La crisi della PO non è tuttavia solo organizzativa, economica, e di una medicina rivolta sempre di più “a difendersi”. La motivazione è imprescindibile (nella vita e in particolare nel lavoro) dalla qualità di quello che si fa. La pediatria in Italia ha vissuto una rapida crescita, che ha escluso per molti aspetti proprio la PO di I livello. Una pediatria indispensabile per la qualità assistenziale, ma che ha sofferto e continua a soffrire della sudditanza dalle PO di II livello (quelle ad alta complessità assistenziale) e della difficile integrazione con la PdF. Spesso ci si è adagiati su livelli di qualità appena sufficienti, senza uno sguardo rivolto oltre le proprie mura ospedaliere. Eppure sono tanti gli esempi che vanno nella direzione opposta: reparti di pediatria aperti ai PdF, riunioni settimanali su casi clinici, aggiornamento efficace per problemi, lettere di dimissione davvero informative, riscontro da parte dell’utenza di una buona qualità assistenziale, ricoveri sempre più appropriati5.

Parliamone ancora
Alla conclusione di queste lunghe riflessioni, di possibile integrazione (più culturale e ideale che pratica) alla sintesi del documento del Forum, ci sembra fondamentale richiamare i lettori a una discussione allargata, che ci auguriamo ragioni in senso generale e di prospettive per la pediatria italiana, piuttosto che al particolare o alla riaffermazione di un ruolo che ci sentiamo di riconoscere e a cui in qualche modo Medico e Bambino ha contribuito in questi anni. Ma è tempo ormai di guardare avanti, in una prospettiva necessariamente integrata, di programmazione e di risultati. Il Forum “Quale pediatra per quale pediatria” rappresenta un importante passo avanti in questa direzione.

Bibliografia
1. Saggese G. Editoriale. Area Pediatrica 2006;7(6):3-4.
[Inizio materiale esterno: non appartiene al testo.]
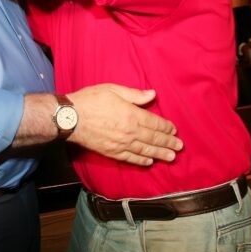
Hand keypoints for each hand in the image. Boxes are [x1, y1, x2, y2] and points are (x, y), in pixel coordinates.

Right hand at [66, 84, 182, 166]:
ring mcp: (121, 144)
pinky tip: (149, 162)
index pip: (155, 123)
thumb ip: (134, 94)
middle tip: (179, 146)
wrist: (71, 118)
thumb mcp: (113, 89)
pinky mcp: (112, 152)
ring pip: (145, 150)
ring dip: (160, 154)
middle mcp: (130, 132)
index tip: (174, 130)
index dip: (166, 127)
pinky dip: (141, 161)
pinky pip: (131, 158)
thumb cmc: (91, 100)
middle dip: (168, 142)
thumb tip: (153, 94)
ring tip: (171, 157)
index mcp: (132, 115)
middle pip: (153, 139)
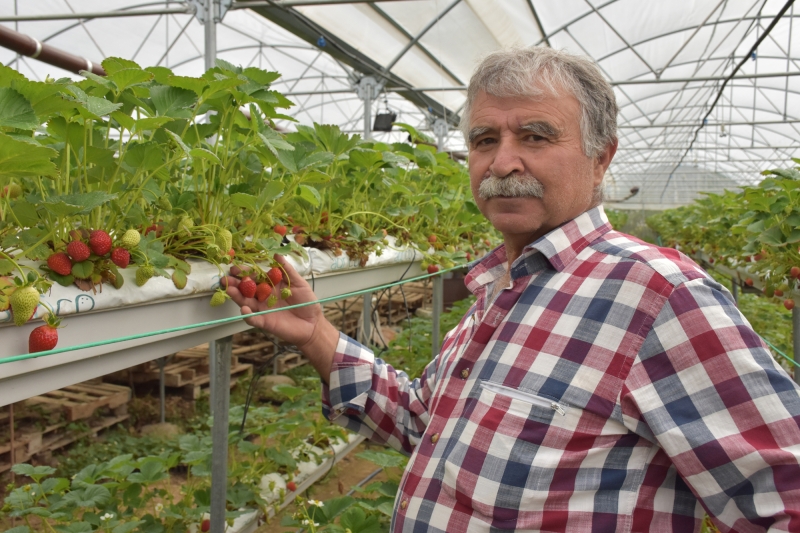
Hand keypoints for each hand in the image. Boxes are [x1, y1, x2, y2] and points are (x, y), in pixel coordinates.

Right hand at [225, 255, 337, 380]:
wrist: (313, 323)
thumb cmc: (306, 302)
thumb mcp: (298, 283)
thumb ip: (287, 270)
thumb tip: (277, 254)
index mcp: (270, 286)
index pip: (254, 277)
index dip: (245, 272)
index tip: (235, 268)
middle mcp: (263, 297)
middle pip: (246, 289)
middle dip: (235, 284)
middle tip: (226, 279)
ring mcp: (263, 310)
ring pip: (246, 303)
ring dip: (237, 297)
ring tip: (230, 291)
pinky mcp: (265, 323)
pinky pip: (254, 319)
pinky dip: (248, 316)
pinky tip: (245, 310)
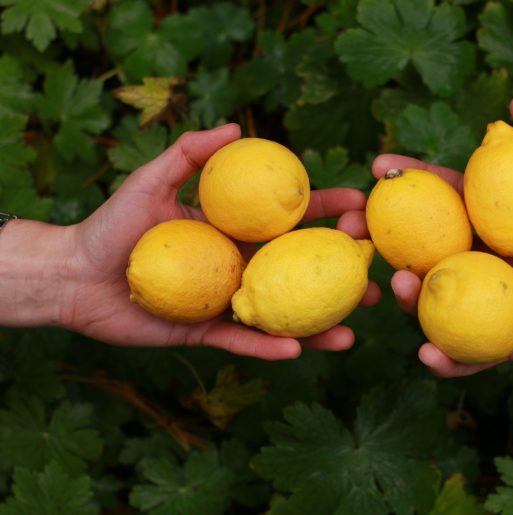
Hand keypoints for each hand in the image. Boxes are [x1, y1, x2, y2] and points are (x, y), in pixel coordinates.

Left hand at [0, 124, 379, 359]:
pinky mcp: (207, 331)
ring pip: (283, 311)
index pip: (291, 219)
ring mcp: (228, 299)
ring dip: (322, 322)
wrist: (74, 275)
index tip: (363, 208)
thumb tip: (236, 126)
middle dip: (342, 273)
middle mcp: (240, 264)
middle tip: (375, 276)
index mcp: (235, 229)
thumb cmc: (112, 225)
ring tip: (353, 329)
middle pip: (301, 268)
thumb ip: (191, 153)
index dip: (329, 213)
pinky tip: (297, 349)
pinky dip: (270, 345)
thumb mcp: (150, 181)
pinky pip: (243, 338)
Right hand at [342, 97, 512, 376]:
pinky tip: (428, 354)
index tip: (377, 170)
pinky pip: (467, 354)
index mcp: (495, 222)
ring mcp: (489, 302)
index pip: (442, 198)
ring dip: (405, 294)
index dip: (407, 182)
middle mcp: (483, 260)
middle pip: (422, 249)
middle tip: (353, 232)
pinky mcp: (503, 344)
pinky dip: (444, 358)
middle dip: (380, 239)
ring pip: (434, 300)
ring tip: (399, 285)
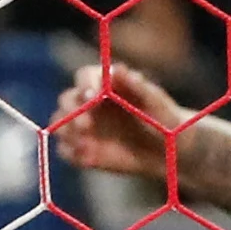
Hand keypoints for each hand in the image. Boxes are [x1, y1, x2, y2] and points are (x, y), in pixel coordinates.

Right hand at [55, 60, 185, 180]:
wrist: (170, 151)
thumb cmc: (165, 120)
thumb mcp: (156, 102)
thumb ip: (138, 86)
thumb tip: (119, 70)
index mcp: (105, 85)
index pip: (84, 76)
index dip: (85, 83)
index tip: (92, 95)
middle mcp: (89, 103)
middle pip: (66, 100)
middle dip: (71, 111)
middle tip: (86, 126)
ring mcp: (84, 127)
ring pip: (60, 125)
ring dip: (68, 133)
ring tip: (87, 145)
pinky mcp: (84, 150)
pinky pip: (66, 151)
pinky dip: (72, 154)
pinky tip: (89, 159)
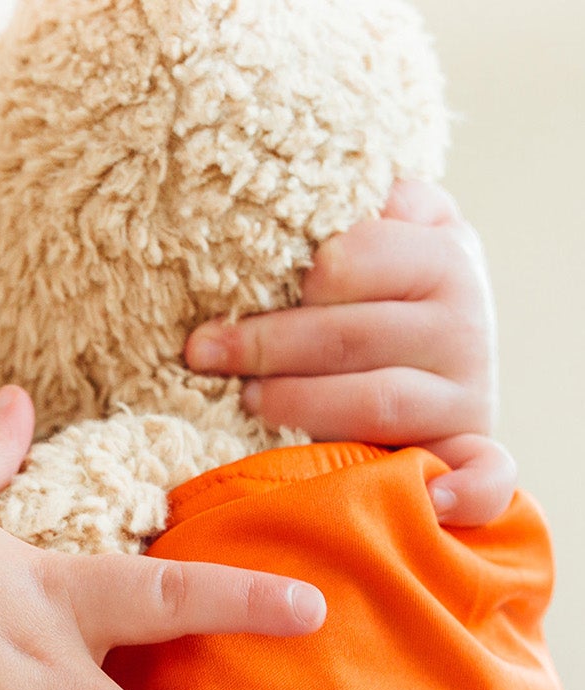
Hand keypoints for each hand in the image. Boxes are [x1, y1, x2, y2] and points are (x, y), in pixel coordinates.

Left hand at [185, 181, 515, 525]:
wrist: (447, 376)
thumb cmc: (390, 306)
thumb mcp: (392, 243)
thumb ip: (370, 215)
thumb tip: (337, 188)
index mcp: (441, 257)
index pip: (352, 259)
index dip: (284, 280)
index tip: (220, 296)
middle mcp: (463, 324)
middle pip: (349, 334)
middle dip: (265, 345)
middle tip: (202, 352)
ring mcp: (468, 393)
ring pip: (378, 401)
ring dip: (303, 405)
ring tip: (247, 402)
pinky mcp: (469, 451)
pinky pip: (486, 476)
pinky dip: (465, 491)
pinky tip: (429, 500)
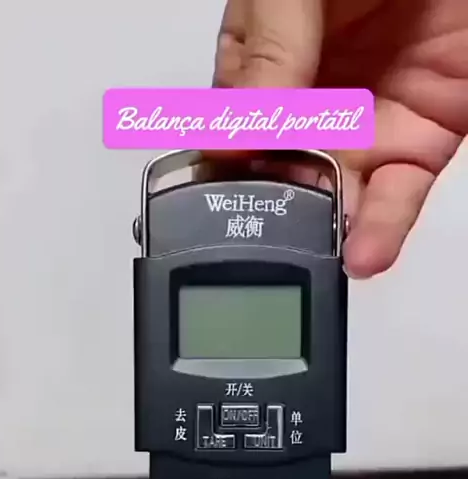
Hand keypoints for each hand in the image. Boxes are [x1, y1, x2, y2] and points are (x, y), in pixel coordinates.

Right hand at [212, 0, 467, 277]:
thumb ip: (269, 53)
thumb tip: (229, 135)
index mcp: (264, 60)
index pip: (231, 136)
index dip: (227, 176)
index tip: (222, 209)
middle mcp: (312, 102)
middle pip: (283, 179)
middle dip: (277, 218)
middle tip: (272, 248)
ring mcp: (367, 125)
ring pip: (339, 199)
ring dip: (328, 235)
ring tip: (321, 260)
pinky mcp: (422, 142)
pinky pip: (398, 196)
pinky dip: (383, 229)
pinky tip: (364, 254)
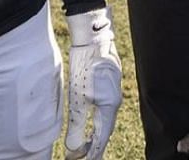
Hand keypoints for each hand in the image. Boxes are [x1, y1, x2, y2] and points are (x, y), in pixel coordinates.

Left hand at [63, 9, 122, 159]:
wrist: (94, 40)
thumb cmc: (85, 67)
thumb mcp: (77, 99)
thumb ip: (77, 124)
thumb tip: (74, 148)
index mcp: (109, 106)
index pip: (102, 136)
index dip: (94, 152)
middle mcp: (115, 101)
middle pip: (106, 129)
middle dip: (96, 145)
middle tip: (87, 157)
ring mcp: (114, 92)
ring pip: (106, 119)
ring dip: (97, 133)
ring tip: (88, 145)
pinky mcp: (110, 85)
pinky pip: (106, 108)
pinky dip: (99, 120)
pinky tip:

2. Marchetti F. Possono i pediatri accettare un cambiamento nella loro pratica? Medico e Bambino 2005;24(8):499-500.
3. Jewkes F. Prehospital management of the acutely ill child. Arch Dis Child 2006;91:462-4.
4. Guglia E, Marchi AG, Bassanese, S, Norbedo S, Messi G. Osservazione temporanea: ruolo e prospettive tra Ospedale e territorio. Medico e Bambino 2004;23(9):567-70.
5. Parizzi F, D’Andrea N, Mastroiacovo PP, et al. Appropriatezza dei ricoveri in pediatria. Studio prospettico multicentrico nell’anno 2003. Quaderni acp 2006;13(4):141-5.